ИСХОДНЫЙ ТЕКСТ:
***

Почти с первого же взгляда на Гаршина мне захотелось писать с него портрет, но осуществилось это намерение позже[376]. Я жил у Калинкина моста, а Гаршин — у родственников своей жены в Сухопутной таможне на Петергофском проспекте, в прекрасном казенном помещении.
На пароходике по Фонтанке Гаршин проезжал огромные пространства в какое-то учреждение на Песках, где чем-то служил, чтобы отвлекать себя от творческой работы, которая его, — он этого боялся, — истощала до того, что он не на шутку опасался психического расстройства[377]. Об этом он говорил как человек, поглотивший множество медицинских книг, разыскивая в них описание болезней, похожих на его собственную.
Когда Гаршин входил ко мне, я чувствовал это всегда еще до его звонка. А входил он бесшумно и всегда вносил с собою тихий восторг, словно бесплотный ангел.
Гаршинские глаза, особенной красоты, полные серьезной стыдливости, часто заволакивались таинственною слезою, Иногда Гаршин вздыхал и спешил сейчас же отвлечь ваше внимание, рассказывая какой-нибудь ничтожный случай или припоминая чье-нибудь смешное выражение. И это выходило у него так выразительно смешно, что, даже оставшись один на другой или на третий день и вспоминая его рассказ, я долго смеялся.
Во время сеансов, когда не требовалось особенно строгого сидения неподвижно, я часто просил Всеволода Михайловича читать вслух. Книги он всегда имел при себе; долгие пути на финляндских пароходиках приучили его употреблять время с пользою. Читал Гаршин массу, поглощая все, и с такой быстротою произносил слова, что я первое время, пока не привык, не мог уловить мелькавших, как обильные пушинки снега, страниц его тихого чтения. Но читал он охотно и кротко перечитывал непонятное место вновь.
— Всеволод Михайлович, — сказал я однажды фразу, которая тогда не сходила с языка каждого интеллигента и скрипела на бумаге у писавших о прелестных гаршинских рассказах, — Всеволод Михайлович, отчего вы не напишете большого романа, чтобы составить себе славу крупного писателя?
Я сейчас же почувствовал грубость своего вопроса и пожалел, что некому было дернуть меня за полу во-время, но Гаршин не обиделся.

***

ИСХОДНЫЕ ДАННЫЕ:
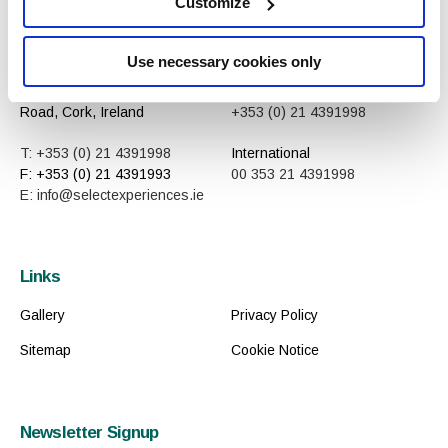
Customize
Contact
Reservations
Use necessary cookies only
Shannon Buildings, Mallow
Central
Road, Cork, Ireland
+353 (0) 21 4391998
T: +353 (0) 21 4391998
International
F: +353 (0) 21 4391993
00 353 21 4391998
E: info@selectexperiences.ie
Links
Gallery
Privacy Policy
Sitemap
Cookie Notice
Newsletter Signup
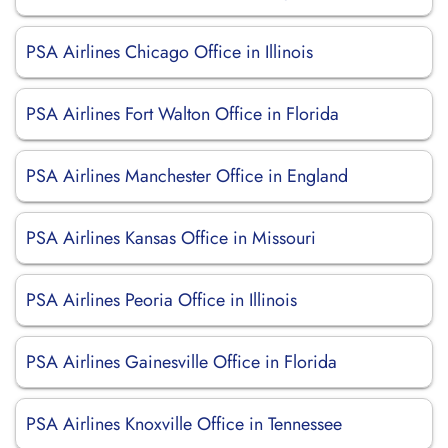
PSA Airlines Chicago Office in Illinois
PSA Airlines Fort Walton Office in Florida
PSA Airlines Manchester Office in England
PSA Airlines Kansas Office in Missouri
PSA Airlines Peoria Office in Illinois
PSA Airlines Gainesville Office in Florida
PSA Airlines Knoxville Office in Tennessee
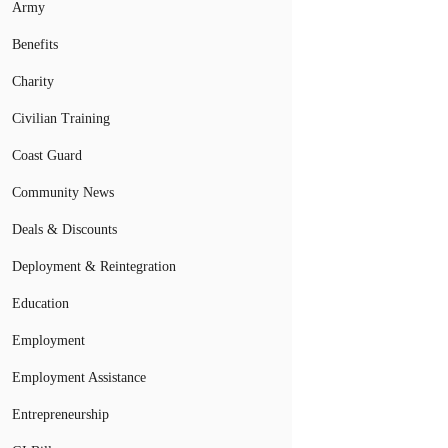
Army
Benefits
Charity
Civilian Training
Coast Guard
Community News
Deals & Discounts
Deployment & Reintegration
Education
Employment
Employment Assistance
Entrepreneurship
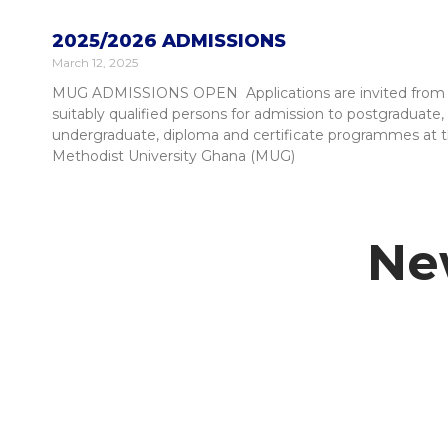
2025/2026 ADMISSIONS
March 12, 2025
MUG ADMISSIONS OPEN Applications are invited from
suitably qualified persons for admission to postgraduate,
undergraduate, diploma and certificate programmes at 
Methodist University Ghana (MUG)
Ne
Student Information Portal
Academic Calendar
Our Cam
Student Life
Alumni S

***

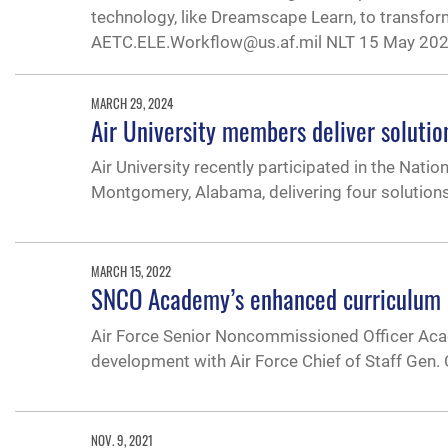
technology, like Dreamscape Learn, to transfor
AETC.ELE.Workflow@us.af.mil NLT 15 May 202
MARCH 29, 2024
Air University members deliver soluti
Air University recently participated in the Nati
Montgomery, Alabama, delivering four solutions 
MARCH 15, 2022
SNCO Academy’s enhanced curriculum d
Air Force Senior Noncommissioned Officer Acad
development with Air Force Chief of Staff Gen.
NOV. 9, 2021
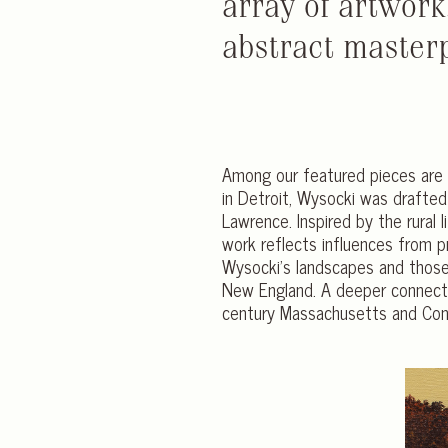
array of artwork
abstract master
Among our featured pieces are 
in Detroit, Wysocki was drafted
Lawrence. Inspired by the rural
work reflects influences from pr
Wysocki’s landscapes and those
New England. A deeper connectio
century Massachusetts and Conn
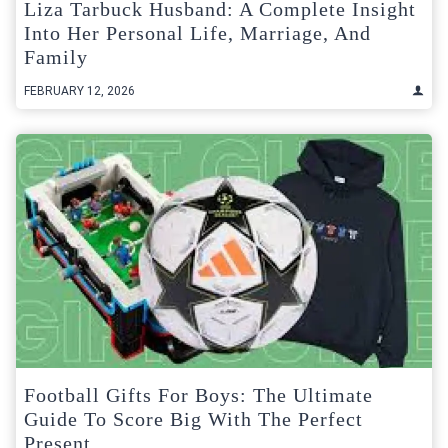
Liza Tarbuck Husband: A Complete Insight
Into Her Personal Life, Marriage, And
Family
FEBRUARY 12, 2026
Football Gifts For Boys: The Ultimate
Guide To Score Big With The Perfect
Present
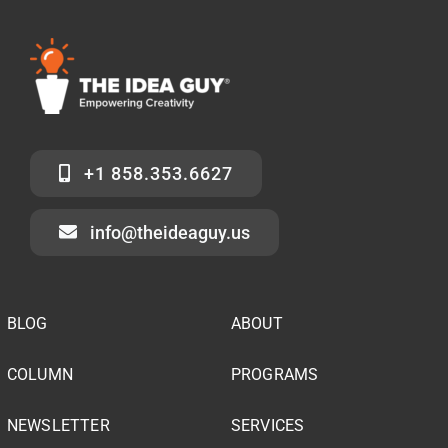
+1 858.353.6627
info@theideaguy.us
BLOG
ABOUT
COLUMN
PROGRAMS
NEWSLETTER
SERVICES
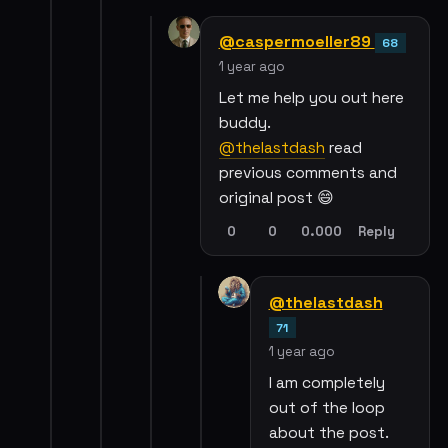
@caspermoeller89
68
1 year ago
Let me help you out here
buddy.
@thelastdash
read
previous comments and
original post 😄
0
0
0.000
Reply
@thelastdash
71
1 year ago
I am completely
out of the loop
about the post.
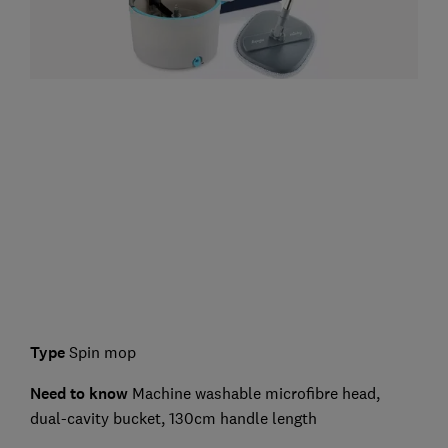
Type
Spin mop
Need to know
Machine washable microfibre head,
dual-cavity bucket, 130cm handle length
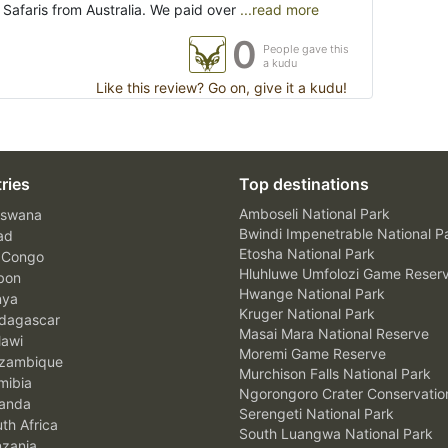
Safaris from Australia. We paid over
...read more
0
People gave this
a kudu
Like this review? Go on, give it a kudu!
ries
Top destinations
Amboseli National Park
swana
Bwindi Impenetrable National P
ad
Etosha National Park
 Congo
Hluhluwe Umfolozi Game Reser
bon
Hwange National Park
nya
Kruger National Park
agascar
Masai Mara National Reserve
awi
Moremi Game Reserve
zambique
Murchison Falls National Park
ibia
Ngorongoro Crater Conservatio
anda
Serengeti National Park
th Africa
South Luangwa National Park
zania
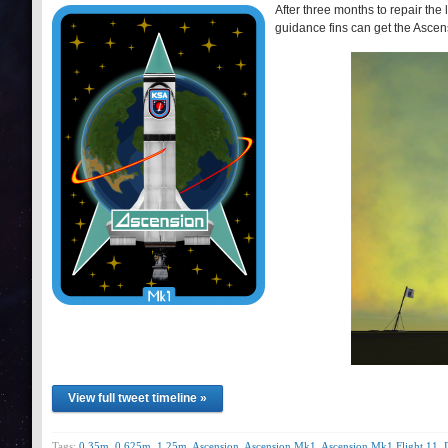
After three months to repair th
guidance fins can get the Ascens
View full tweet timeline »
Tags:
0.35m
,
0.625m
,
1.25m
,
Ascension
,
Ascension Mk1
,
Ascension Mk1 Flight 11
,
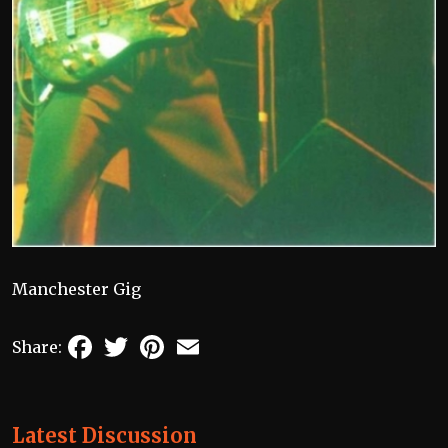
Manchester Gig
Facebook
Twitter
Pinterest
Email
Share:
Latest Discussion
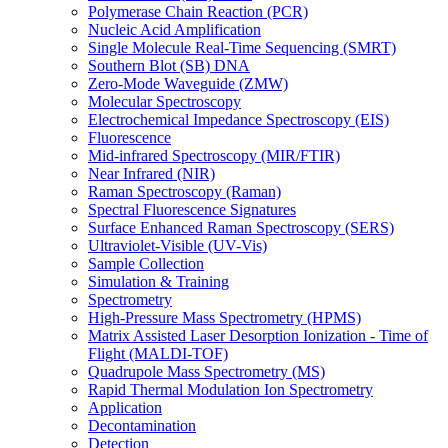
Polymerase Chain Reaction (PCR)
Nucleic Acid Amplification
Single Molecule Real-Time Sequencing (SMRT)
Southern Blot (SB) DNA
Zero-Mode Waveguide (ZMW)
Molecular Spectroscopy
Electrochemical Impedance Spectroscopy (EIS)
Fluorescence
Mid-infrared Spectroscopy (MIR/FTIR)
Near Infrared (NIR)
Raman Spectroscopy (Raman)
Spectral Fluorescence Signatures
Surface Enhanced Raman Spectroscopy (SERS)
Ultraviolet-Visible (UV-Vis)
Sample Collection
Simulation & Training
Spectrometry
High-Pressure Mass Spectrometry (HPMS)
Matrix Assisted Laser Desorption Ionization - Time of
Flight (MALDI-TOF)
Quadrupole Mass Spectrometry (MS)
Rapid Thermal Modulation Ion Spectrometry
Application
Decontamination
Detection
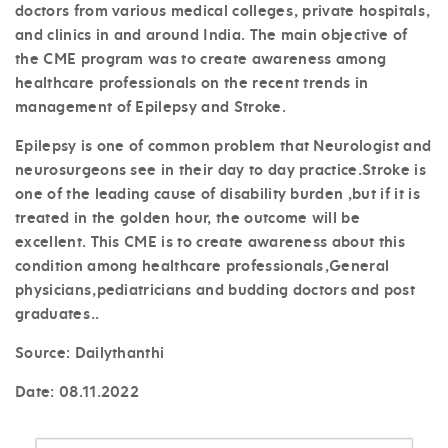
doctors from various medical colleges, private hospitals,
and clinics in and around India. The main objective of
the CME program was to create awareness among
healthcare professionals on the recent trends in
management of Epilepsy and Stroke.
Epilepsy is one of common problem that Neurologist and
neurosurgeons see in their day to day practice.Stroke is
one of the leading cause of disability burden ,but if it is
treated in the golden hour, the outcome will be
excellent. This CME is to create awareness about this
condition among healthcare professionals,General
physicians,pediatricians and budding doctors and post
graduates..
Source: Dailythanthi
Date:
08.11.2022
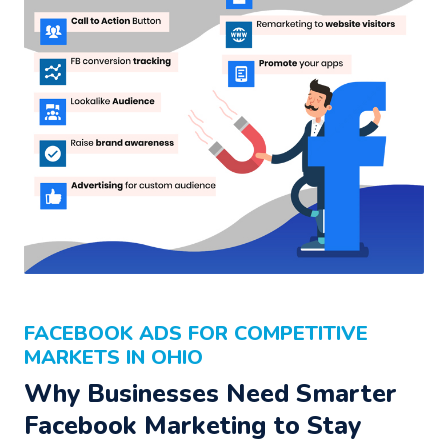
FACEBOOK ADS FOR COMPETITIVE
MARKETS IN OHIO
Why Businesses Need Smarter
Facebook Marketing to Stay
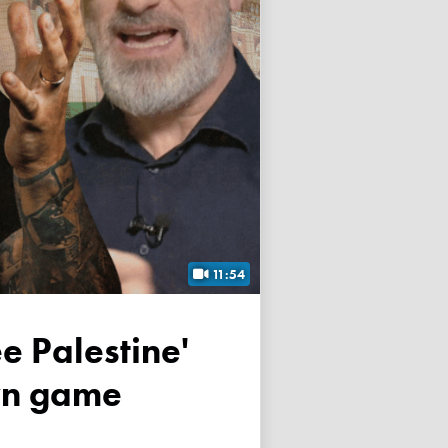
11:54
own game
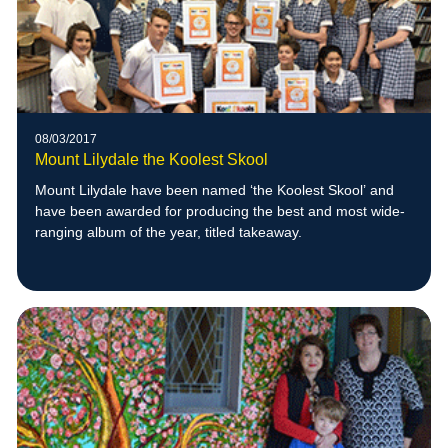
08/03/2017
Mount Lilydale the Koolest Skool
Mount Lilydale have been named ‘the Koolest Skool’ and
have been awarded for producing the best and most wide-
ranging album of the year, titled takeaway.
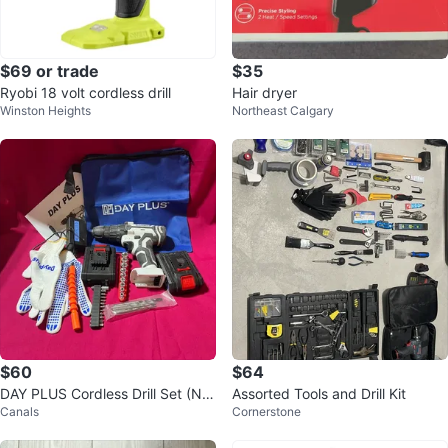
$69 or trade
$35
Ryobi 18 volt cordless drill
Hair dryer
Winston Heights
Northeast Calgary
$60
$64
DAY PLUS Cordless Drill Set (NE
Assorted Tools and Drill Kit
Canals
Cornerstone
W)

***

ЗАДАНИЯ:
• a. Где, согласно воспоминаниям о Гаршине, жил сам Гаршин?
• b. Переведите на английский предложение из воспоминаний о Гаршине: «Когда Гаршин входил ко мне, я чувствовал это всегда еще до его звонка».
• c. Пожалуйста, продолжите воспоминания о Гаршине, начав сразу после последней фразы.

ОТВЕТЫ ПО ЗАДАНИЯМ:
• a. У родственников своей жены в Сухопутной таможне на Петергофском проспекте.

• b. Whenever Garshin came to see me, I always sensed it even before he rang the bell.

• c.
— Видите ли, Илья Ефимович, — сказал ангельски кротко Гаршин, — есть в Библии «Книга пророка Аггея». Эта книга занимает всего вот этакую страничку! И это есть книга! А есть многочисленные томы, написанные опытными писателями, которые не могут носить почтенного названия «книги», и имена их быстро забываются, даже несмотря на их успех при появлении на свет. Мой идеал — Аггей… И если бы вы только видели, какой огромный ворох макулатуры я вычеркиваю из своих сочинений! Самая огромная работа у меня — удалить то, что не нужно. И я проделываю это над каждой своей вещью по нескольку раз, пока наконец покажется она мне без ненужного баласта, мешающего художественному впечатлению…
Летом 1884 года я оставался для большой работы в городе[378]. После сеанса я провожал Гаршина через Калинкин мост до его квартиры и заходил на минуту к родным его жены. Там, в уютной обстановке, за зелеными трельяжами, все играли в винт. Большие окна казенной квартиры были открыты настежь. Стояли теплые белые ночи. Гаршин шел провожать меня до Калинкина моста, но я долго не мог расстаться с ним, увлеченный каким-то спором. Мы проходили Петергофский проспект по нескольку раз туда и назад.
Я забыл теперь, в чьей квартире, кажется у какого-то художника, мы частенько встречались со Всеволодом Михайловичем[379]. Там он читал нам вслух только что появившуюся тогда, я сказал бы, «сюиту» Чехова «Степь». Чехов был еще совсем неизвестное, новое явление в литературе. Большинство слушателей — и я в том числе — нападали на Чехова и на его новую тогда манеру писать «бессюжетные» и «бессодержательные» вещи… Тогда еще тургеневскими канонами жили наши литераторы.